───── EXTRAIT CHOISI ─────
C’est une manière, pour la raison, de se reconnaître limitée, ne serait-ce que pour exprimer, par exemple, le savoir-faire, les pratiques, la culture et la façon d’habiter des “saigneurs” de la forêt de la Lande (Michel Serres a une jolie chronique là-dessus [lien]), des mariniers de la Garonne, des pêcheurs de Louisiane ou des paysans du Pays d’En haut – toutes choses qui précisément se vivent, s’expérimentent, s’apprennent, se transmettent, mais ne se rationalisent pas et ne se rationaliseront jamais, parce qu’il s’agit de vie, de vivants, de manière qu’ont ces vivants d’habiter et de vivre leur lieux et de faire sens. C’est une raison qui se reconnaît elle-même en tant que phénomène vivant (une raison postnietzschéenne qui sait que c’est le corps qui parle), une raison qui sait qu’elle peut produire “un système d’une puissance matérielle” étonnante, convoquer, grâce à ses ingénieuses démarches réductionnistes ou statistiques, des forces d’une puissance redoutable (de quoi aller sur la Lune ou créer de petits soleils sur la Terre), mais qui sait que le réel est fondamentalement et intrinsèquement irréductible (à sa démarche). Une raison qui comprend qu’elle se dessèche et meurt si elle ne s’appuie pas sur une culture, une poétique. Une raison qui n’a pas peur de se reconnaître irriguée par une poétique de la Terre, l’écoute du monde et des choses – vivantes et dites “inertes ” –, où chacun a sa parole, du Gulf Stream aux subtiles couches d’argiles et de silts du Golfe du Mexique ; des bayous aux mélanges de gaz, d’huile et d’eau sous pression qui se faufilent dans le délicat labyrinthe des structures géologiques. Ce que le pêcheur local comme le géologue “de base” entend, respectivement, malgré son inscription dans une globalisation furieuse ou sa formation scientifique, simplement parce qu’ils ne se réduisent pas à cela (ce qui permet par exemple au géologue cité par Naomi Klein, Jill Schneiderman, de parler de “Puits de Pandore”, “Pandora's well”). Ce que Tony Hayward n’entends plus – ce que ne peuvent plus entendre les gens “haut placés”, isolés : le système l’interdit (voyez cette photo étonnement parlante du pauvre chef exécutif de BP [lien], photo numéro 103, semaine du 2 au 8 mai accessible depuis l’index).
─────
# TRAVAIL À FAIRE:
1. Dans l'extrait sur la raison, quelle expression est attribuée à Jill Schneiderman ?
2. Reprenez l'extrait sur la raison juste après sa dernière phrase.
───── LIGNES PRÉSENTÉES ─────
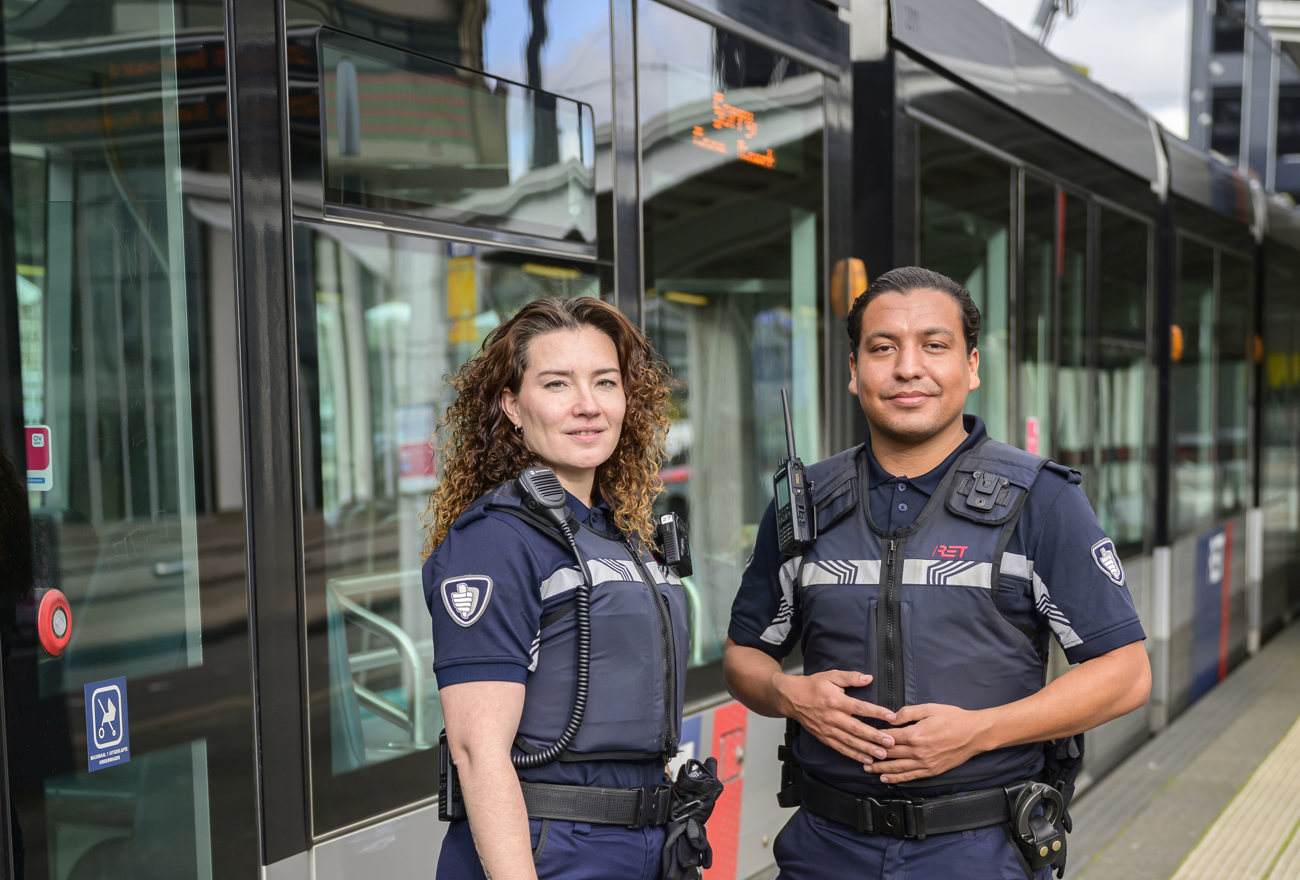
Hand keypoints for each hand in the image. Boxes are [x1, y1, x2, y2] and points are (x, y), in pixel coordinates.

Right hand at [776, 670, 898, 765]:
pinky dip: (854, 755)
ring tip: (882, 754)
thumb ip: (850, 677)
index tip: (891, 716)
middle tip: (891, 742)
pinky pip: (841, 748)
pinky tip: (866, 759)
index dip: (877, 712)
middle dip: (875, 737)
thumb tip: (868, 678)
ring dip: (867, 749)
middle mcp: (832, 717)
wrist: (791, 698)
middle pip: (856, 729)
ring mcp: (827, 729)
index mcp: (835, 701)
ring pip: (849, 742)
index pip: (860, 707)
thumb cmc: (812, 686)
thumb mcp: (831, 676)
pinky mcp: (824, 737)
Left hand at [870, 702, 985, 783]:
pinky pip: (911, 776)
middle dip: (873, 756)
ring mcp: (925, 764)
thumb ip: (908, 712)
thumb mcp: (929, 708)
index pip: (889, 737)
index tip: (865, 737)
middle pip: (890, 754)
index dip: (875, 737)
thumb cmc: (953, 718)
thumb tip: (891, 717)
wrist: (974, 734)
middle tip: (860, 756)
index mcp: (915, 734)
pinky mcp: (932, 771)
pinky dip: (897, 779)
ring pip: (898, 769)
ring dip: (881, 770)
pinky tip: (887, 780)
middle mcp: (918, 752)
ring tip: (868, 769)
─────
───── LIGNES PRÉSENTÉES ─────
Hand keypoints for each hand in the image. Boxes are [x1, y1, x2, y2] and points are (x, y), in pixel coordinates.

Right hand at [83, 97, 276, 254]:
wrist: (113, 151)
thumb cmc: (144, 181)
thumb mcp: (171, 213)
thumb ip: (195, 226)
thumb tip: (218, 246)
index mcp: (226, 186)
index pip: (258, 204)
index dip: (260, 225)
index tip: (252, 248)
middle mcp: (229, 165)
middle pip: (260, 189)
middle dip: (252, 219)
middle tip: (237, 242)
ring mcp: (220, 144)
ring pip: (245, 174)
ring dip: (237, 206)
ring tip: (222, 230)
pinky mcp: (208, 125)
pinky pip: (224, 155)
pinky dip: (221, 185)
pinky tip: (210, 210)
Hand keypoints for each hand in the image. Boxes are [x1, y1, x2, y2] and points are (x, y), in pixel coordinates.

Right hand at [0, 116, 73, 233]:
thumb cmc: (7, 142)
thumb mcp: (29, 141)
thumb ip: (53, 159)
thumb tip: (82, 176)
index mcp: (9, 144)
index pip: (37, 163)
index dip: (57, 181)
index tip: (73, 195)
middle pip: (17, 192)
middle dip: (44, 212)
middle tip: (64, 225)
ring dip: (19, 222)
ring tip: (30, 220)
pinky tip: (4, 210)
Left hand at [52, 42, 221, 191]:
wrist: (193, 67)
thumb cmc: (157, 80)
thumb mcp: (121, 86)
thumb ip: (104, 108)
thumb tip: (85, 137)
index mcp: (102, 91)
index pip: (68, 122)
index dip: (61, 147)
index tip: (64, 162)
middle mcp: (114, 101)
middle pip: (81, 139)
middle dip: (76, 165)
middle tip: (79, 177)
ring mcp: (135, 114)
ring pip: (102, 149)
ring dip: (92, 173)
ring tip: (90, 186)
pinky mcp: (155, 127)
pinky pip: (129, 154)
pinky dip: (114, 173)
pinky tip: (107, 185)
─────
# RÉPONSES DONNÉES:
1. « Puits de Pandore » (« Pandora's well »).

2.
Une écoute (géo)poétique qui peut par contre permettre, soutenir, rendre compte, étayer ce que vous appelez cette «idée finalement supra-rationnelle de la “participation” de la nature du monde dans l’affrontement G4G».
Cette relation dynamique entre intelligence poétique et analyse rationnelle dont parle White, c’est, me semble-t-il et comme vous nous en avez si bien fait part, ce qu’a mis en place Naomi Klein (bien qu’elle parle modestement de “feeling”) : entendre une poétique (en l’occurrence celle des U'wa des forêts de Colombie), qui vient soudain irriguer, porter, placer son analyse rationnelle, économique, dans un cadre plus vaste, plus élevé, plus vivant.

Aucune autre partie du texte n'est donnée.